Document images with source code
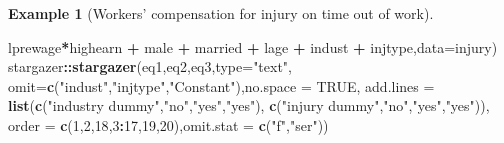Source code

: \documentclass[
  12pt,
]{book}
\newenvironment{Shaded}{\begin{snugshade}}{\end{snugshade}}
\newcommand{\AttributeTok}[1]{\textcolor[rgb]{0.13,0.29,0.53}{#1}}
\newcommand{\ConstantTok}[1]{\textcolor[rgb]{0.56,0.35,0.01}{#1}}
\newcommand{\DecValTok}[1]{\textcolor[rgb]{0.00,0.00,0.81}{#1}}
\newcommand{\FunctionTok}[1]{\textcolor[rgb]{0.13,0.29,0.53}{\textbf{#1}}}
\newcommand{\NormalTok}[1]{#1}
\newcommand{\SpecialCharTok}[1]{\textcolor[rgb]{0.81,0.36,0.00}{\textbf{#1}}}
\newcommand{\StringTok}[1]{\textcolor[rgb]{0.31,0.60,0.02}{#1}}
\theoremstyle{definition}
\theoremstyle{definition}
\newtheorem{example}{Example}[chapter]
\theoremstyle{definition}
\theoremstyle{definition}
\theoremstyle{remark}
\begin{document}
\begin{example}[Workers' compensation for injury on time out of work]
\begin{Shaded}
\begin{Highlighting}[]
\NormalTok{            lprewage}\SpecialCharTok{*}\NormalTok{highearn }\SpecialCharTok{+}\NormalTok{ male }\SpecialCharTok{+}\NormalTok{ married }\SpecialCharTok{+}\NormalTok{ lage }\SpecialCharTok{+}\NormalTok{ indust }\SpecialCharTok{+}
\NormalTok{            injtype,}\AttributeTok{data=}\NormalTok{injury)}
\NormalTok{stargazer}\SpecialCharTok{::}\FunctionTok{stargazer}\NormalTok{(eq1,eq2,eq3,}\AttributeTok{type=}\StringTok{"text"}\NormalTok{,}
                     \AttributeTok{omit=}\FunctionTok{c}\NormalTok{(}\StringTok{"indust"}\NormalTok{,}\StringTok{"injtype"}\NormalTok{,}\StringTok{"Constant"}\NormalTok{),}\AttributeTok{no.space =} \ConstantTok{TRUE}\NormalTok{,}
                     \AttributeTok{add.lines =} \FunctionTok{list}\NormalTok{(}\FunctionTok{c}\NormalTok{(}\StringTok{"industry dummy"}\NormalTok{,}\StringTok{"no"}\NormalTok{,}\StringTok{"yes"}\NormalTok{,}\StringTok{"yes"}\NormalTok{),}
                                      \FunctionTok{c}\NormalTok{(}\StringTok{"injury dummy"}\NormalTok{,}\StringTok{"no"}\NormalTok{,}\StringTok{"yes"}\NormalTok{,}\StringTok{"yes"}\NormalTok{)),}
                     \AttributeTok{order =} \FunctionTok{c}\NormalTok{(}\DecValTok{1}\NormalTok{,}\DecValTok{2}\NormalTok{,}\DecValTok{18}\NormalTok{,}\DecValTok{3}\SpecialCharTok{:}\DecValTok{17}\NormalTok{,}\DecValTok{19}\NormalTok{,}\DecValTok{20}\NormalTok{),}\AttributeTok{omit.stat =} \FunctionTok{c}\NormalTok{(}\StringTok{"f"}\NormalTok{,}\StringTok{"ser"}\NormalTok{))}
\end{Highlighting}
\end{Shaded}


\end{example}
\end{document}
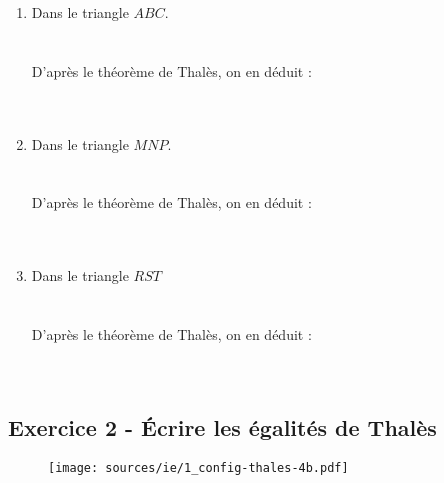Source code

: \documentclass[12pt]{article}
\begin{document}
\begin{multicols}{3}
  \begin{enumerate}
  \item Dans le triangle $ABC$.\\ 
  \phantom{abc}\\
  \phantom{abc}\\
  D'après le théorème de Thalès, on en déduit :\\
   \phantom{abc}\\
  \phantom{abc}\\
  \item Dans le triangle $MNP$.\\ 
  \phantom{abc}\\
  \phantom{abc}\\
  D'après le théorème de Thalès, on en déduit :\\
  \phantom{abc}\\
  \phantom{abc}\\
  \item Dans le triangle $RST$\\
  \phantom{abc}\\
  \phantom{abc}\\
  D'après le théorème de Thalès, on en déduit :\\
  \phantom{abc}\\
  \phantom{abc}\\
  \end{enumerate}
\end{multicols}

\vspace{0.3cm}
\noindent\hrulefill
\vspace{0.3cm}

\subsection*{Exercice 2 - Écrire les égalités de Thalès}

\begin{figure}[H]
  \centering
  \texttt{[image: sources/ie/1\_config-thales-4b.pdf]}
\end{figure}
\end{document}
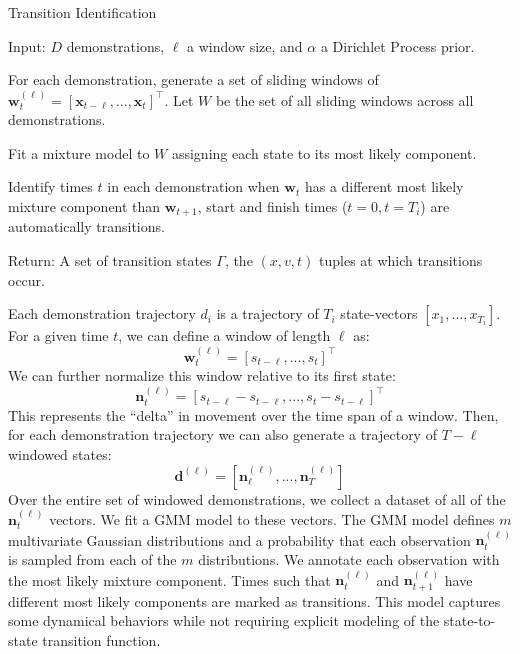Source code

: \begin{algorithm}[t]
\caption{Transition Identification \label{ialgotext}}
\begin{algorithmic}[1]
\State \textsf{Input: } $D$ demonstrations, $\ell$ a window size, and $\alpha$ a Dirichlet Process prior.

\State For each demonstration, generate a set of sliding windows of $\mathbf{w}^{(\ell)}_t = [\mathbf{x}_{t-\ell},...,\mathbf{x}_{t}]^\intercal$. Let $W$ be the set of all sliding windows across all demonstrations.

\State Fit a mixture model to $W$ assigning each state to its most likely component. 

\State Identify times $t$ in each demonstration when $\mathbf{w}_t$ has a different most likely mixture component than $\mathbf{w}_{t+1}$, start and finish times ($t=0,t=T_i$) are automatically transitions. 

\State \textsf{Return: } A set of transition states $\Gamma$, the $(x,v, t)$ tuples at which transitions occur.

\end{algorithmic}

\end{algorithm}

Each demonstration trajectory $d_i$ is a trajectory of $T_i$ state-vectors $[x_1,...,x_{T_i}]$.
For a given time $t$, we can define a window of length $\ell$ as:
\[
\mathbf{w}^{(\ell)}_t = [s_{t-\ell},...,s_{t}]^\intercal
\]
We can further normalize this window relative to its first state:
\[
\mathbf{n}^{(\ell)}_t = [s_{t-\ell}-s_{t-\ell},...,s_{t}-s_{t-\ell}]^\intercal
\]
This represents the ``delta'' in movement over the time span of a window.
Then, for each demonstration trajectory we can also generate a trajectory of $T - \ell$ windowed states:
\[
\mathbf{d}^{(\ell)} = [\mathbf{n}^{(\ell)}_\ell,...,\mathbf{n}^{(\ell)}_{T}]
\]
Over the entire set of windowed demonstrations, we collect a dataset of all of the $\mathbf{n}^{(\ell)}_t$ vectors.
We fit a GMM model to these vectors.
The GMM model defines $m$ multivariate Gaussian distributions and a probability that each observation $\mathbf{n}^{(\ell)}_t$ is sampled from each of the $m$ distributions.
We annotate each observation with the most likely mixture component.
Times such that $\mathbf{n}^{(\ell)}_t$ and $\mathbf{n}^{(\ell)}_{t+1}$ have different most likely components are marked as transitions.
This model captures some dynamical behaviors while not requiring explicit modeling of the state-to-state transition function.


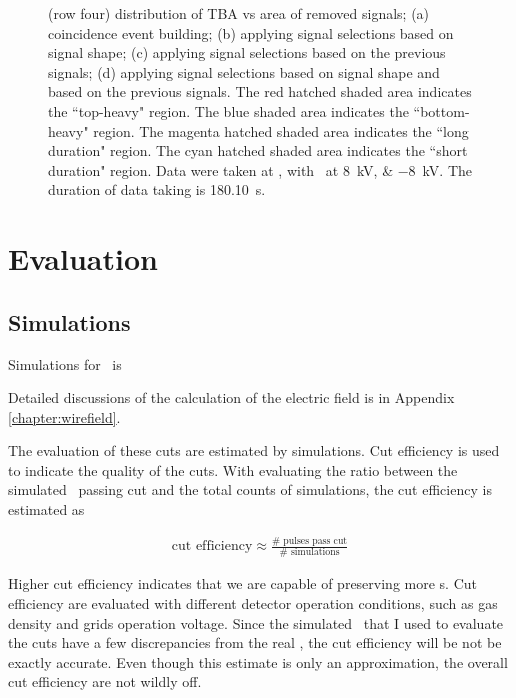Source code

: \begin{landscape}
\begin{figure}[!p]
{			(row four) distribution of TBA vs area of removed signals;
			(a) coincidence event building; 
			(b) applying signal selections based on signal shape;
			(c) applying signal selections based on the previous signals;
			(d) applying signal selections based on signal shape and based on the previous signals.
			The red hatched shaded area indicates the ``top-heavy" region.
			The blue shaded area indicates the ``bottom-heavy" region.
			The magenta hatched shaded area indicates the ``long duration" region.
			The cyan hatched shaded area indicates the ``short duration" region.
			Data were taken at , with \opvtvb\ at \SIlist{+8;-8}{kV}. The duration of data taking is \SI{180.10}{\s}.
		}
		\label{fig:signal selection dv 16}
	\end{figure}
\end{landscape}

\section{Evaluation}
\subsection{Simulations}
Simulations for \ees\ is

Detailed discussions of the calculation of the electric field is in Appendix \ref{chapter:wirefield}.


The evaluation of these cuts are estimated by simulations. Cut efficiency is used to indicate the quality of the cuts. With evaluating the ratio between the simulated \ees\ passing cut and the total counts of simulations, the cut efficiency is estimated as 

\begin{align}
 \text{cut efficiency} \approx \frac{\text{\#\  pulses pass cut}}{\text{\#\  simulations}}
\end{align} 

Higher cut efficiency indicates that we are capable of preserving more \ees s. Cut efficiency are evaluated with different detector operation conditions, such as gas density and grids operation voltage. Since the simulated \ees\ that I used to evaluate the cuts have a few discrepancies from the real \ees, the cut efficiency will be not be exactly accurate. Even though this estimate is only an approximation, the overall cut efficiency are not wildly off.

■ **TASK**:
What lines above contain "ConstantTok"? Copy them out.

■ **FINISHED EXERCISE**:
\newcommand{\ConstantTok}[1]{\textcolor[rgb]{0.56,0.35,0.01}{#1}}
                     \AttributeTok{omit=}\FunctionTok{c}\NormalTok{(}\StringTok{"indust"}\NormalTok{,}\StringTok{"injtype"}\NormalTok{,}\StringTok{"Constant"}\NormalTok{),}\AttributeTok{no.space =} \ConstantTok{TRUE}\NormalTok{,}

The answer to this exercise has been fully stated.